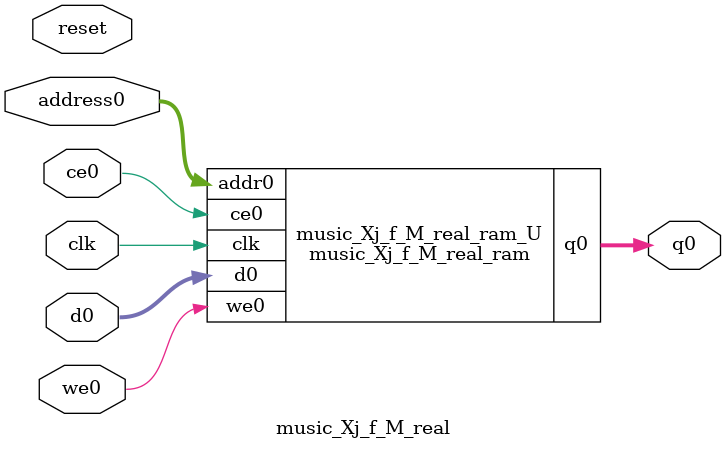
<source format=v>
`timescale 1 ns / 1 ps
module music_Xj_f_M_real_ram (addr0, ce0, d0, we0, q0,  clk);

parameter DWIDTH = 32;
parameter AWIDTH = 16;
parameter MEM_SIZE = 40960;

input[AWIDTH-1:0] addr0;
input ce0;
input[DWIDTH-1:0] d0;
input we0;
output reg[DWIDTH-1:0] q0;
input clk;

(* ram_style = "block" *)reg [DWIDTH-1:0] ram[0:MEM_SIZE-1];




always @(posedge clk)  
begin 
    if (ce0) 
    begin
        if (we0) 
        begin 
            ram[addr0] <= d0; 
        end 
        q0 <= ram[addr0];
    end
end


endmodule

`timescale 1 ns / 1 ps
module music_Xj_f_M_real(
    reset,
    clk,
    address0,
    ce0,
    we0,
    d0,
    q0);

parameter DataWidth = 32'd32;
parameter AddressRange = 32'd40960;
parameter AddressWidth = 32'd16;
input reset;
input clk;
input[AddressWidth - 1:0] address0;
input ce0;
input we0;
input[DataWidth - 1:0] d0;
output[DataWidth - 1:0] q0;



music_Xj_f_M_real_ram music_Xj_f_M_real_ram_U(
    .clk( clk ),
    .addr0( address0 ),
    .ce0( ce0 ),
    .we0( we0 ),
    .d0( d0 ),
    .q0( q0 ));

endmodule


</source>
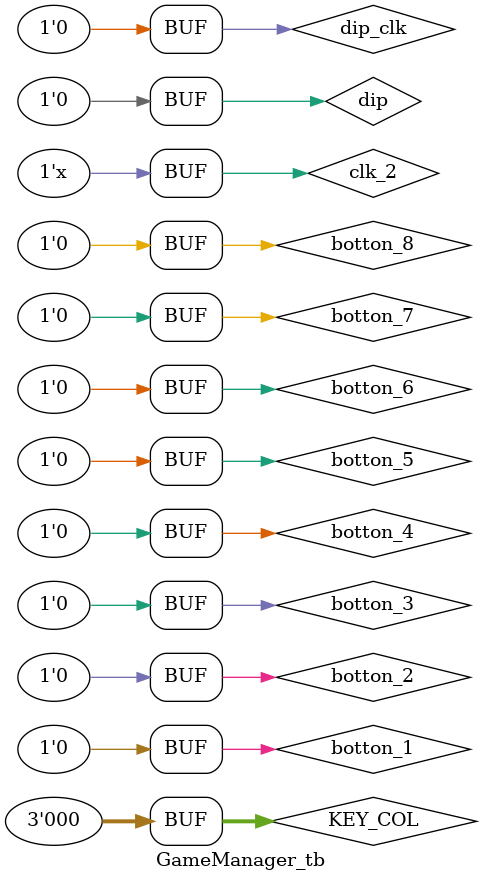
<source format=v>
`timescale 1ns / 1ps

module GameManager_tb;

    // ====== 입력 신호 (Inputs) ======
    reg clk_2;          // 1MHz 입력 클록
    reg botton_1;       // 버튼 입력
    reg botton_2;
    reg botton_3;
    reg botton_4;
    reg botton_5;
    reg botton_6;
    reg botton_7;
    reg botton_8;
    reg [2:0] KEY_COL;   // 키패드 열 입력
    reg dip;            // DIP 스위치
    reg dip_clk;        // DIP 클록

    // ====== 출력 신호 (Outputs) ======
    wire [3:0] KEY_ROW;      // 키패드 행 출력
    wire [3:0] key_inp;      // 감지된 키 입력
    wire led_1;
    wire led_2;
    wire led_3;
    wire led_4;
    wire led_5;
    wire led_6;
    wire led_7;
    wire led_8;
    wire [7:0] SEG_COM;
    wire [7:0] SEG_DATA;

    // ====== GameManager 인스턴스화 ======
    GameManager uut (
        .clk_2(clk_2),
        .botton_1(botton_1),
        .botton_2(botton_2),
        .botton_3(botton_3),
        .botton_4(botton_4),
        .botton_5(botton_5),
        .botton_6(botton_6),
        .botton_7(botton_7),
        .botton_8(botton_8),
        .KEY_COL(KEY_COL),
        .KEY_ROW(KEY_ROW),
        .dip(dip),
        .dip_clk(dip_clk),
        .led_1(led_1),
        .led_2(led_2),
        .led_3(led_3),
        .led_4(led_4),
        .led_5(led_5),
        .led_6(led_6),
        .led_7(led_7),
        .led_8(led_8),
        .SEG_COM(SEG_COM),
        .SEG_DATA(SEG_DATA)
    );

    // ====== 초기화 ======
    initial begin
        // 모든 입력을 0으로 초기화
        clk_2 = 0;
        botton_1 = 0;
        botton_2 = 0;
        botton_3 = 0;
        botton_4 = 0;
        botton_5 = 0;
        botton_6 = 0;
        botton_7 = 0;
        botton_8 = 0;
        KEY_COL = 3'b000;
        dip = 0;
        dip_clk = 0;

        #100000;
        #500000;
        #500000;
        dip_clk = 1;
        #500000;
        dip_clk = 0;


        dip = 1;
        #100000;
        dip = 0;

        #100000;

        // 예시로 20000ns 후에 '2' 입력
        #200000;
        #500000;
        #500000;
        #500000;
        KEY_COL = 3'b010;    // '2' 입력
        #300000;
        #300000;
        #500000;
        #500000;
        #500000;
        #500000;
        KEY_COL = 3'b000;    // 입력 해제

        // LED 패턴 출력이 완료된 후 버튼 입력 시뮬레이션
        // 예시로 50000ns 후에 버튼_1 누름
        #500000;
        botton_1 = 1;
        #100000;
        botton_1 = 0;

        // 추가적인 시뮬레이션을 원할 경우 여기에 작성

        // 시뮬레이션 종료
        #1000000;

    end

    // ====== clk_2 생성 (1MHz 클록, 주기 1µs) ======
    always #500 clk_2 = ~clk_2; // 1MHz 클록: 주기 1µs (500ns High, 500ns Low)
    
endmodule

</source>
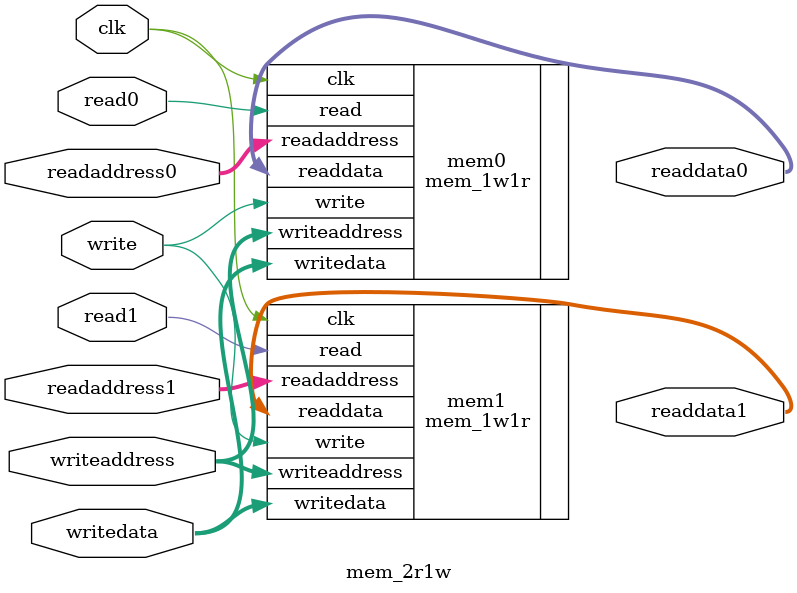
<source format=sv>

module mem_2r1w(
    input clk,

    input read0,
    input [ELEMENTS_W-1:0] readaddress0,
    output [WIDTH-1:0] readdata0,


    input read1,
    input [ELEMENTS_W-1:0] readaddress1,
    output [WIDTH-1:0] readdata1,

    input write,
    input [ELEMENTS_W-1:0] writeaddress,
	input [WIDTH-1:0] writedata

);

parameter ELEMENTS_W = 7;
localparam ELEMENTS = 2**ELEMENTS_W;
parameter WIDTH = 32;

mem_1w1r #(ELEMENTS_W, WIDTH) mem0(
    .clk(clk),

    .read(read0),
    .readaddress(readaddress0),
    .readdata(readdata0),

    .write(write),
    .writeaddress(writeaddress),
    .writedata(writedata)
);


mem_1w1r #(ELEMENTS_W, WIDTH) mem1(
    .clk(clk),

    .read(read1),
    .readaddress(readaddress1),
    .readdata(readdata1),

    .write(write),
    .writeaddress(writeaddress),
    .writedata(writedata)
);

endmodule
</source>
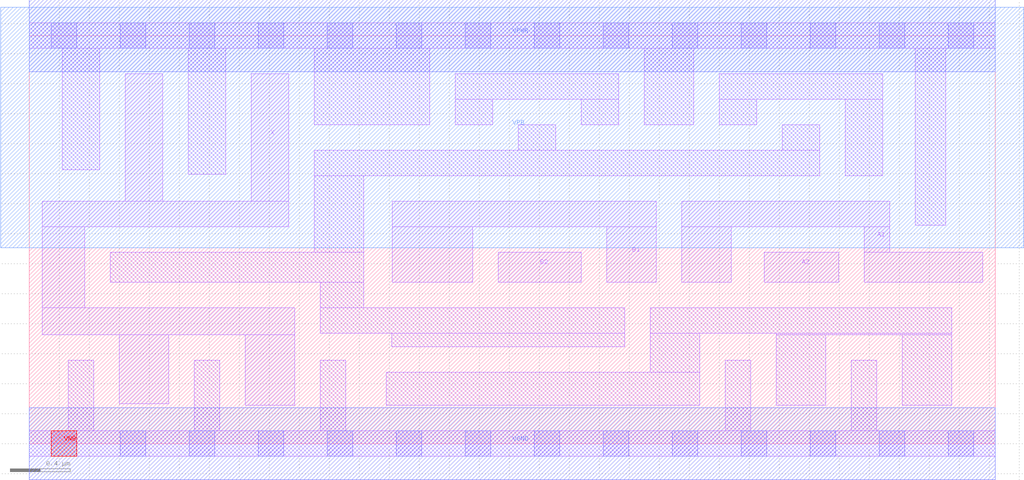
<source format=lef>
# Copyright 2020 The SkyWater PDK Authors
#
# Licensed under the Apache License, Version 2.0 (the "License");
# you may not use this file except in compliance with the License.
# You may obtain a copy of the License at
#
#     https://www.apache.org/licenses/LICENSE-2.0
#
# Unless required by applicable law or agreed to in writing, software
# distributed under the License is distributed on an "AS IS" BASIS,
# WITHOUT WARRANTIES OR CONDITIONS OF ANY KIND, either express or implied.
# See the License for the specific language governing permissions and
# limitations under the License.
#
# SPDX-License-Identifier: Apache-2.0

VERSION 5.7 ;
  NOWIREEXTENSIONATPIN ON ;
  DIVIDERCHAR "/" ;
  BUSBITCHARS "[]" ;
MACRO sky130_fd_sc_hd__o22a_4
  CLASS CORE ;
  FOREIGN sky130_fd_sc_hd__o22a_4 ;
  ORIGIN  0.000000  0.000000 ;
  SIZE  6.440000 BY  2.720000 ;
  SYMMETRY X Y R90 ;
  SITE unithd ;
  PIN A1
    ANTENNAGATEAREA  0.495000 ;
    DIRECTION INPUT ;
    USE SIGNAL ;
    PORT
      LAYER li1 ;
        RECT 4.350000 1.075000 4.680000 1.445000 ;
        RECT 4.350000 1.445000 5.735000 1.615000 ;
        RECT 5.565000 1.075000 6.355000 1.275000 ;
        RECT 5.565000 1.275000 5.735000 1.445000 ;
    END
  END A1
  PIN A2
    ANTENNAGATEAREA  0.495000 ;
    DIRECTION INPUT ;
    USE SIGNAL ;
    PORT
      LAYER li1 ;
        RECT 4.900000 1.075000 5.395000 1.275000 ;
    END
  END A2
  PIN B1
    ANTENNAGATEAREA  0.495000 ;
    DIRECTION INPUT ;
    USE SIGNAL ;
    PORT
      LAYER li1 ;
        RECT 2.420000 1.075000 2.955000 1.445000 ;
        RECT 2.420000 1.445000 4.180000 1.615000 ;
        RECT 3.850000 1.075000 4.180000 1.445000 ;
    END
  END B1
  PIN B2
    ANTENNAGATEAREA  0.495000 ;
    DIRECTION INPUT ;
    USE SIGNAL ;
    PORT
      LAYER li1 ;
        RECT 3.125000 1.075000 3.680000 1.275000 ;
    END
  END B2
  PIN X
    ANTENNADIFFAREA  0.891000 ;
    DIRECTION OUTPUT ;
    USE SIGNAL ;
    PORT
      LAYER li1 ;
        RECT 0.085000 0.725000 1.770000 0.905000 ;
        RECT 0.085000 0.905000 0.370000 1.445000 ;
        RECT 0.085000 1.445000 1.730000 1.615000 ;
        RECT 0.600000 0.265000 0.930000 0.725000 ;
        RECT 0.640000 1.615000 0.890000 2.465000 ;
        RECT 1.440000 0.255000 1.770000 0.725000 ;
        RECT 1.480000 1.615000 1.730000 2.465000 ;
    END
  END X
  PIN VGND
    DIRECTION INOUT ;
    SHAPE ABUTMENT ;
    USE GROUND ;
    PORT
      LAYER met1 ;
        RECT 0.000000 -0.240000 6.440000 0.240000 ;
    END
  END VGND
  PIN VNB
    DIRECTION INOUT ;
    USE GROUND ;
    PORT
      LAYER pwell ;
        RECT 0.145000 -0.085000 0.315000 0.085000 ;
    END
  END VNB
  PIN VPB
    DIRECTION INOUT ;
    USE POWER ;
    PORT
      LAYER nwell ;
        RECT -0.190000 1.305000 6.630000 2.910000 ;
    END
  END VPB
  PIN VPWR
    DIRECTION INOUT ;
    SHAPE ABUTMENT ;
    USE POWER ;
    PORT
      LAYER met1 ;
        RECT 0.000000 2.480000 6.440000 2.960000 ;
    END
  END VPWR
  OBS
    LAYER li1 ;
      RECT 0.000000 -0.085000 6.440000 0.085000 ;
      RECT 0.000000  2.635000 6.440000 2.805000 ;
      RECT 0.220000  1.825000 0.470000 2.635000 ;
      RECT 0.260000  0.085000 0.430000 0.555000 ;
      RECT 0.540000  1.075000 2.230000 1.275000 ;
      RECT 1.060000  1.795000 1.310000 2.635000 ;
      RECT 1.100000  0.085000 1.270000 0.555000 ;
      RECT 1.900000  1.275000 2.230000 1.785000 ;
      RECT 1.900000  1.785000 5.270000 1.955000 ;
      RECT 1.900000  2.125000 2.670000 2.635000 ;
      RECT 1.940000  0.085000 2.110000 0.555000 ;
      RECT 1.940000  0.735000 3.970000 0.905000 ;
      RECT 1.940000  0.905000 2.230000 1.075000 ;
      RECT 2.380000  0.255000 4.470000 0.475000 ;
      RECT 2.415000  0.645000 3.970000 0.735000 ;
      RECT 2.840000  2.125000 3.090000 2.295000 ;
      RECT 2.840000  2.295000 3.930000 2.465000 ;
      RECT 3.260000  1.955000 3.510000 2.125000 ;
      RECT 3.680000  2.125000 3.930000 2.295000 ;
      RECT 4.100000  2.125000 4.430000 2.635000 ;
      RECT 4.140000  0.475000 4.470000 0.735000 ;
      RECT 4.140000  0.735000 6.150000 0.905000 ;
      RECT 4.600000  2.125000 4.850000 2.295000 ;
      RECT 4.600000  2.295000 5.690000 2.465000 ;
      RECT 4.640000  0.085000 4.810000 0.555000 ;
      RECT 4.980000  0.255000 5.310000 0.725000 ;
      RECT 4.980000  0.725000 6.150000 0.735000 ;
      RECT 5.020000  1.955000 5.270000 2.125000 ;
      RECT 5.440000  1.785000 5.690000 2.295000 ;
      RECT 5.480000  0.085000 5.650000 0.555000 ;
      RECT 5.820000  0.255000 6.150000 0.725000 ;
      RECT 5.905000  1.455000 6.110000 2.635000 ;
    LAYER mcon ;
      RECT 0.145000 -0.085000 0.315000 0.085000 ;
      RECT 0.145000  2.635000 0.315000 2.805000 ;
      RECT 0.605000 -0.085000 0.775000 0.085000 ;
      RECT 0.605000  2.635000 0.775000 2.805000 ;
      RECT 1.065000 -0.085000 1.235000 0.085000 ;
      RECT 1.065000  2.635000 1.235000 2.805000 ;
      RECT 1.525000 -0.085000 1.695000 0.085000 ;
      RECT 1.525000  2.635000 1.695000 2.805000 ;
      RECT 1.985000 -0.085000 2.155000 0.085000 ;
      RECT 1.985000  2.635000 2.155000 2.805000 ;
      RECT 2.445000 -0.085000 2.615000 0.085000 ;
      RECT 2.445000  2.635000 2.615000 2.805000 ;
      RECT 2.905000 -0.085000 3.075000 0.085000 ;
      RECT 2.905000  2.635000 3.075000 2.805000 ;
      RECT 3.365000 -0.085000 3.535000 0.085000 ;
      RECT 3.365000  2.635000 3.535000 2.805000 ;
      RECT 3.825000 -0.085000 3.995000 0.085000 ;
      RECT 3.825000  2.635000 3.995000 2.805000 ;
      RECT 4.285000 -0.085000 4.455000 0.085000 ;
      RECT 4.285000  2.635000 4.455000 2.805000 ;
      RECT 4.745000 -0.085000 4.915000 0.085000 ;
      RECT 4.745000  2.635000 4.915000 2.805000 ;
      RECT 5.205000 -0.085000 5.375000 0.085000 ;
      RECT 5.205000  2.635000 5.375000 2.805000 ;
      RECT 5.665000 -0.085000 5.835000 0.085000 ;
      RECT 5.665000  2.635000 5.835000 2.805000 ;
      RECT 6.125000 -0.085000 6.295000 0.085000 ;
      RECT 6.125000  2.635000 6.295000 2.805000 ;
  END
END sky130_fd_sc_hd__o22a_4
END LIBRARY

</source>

TASK GOAL: Give only the number of lines in the material above where the string "parameter" appears.

REPLY: 8